The Martian

Andy Weir
The Martian Cover

The Martian


I never got around to reading Robinson Crusoe or The Smith Family Robinson. I never read The Blue Lagoon. In fact, The Martian by Andy Weir may be the first shipwreck book I have ever read, besides Lord of the Flies. Thankfully, this book was nothing like Lord of the Flies.

Many reviewers have complained about the science in this book, that it was too detailed, but I never got that impression while reading it. In fact, I found it to be a very human novel. Mark Watney is a completely likable if a tad unrealistic character. He is almost a caricature of the human spirit. Throughout the novel, he never wavered in his optimism and his confidence in his ability to overcome any crisis.

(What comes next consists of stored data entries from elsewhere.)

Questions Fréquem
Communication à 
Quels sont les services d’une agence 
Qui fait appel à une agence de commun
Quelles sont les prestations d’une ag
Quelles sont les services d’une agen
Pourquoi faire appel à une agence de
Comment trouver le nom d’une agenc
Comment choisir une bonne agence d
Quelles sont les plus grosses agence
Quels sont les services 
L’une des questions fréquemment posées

This novel reminded me of two movies from the 80's, "Red Dawn," the wonderful 1984 movie, not the horrible 2012 one, and "Invasion USA." Red Dawn and Invasion USA were blatant pro-American propaganda films. After seeing these films, I remember I was ready to take on all the "commies" and run through the street chanting "USA! USA! USA!" Give me a little break. I was around 10 at the time and the subtlety and nuances of America's geopolitical situations were still a few years away from me.

And that was the same feelings I had when I finished reading this novel. Oh I wasn't ready to kill "Commies" or dress myself in Old Glory and march through the streets, but I was ready to write my congressmen (as of the writing of this review Senators Lamar Alexander, Bob Corker, and Representative Marsha Blackburn) and demand more money for Space Exploration and Manned Missions for Mars. Of course given my current representatives, I doubt I would have a receptive audience.

The Martian is complete propaganda for NASA and the International Space Agency. If Andy Weir is not on NASA's payroll he should be. But like all good propaganda, this book hits all the marks. The protagonist, Mark Watney embodies the spirit of exploration, a throwback to the days of the Western expansion of the United Sates and the exploration of the Indies and America's. In the face of danger and likely death, he laughs and carries on. You know the spirit of the intrepid explorer. And he has skills that would make MacGyver green with envy. I really enjoyed this book, even though it was an obvious attempt to move me to a specific point of view. All I will say is it was successful and I have been moved.

I'm writing my Congressmen right now.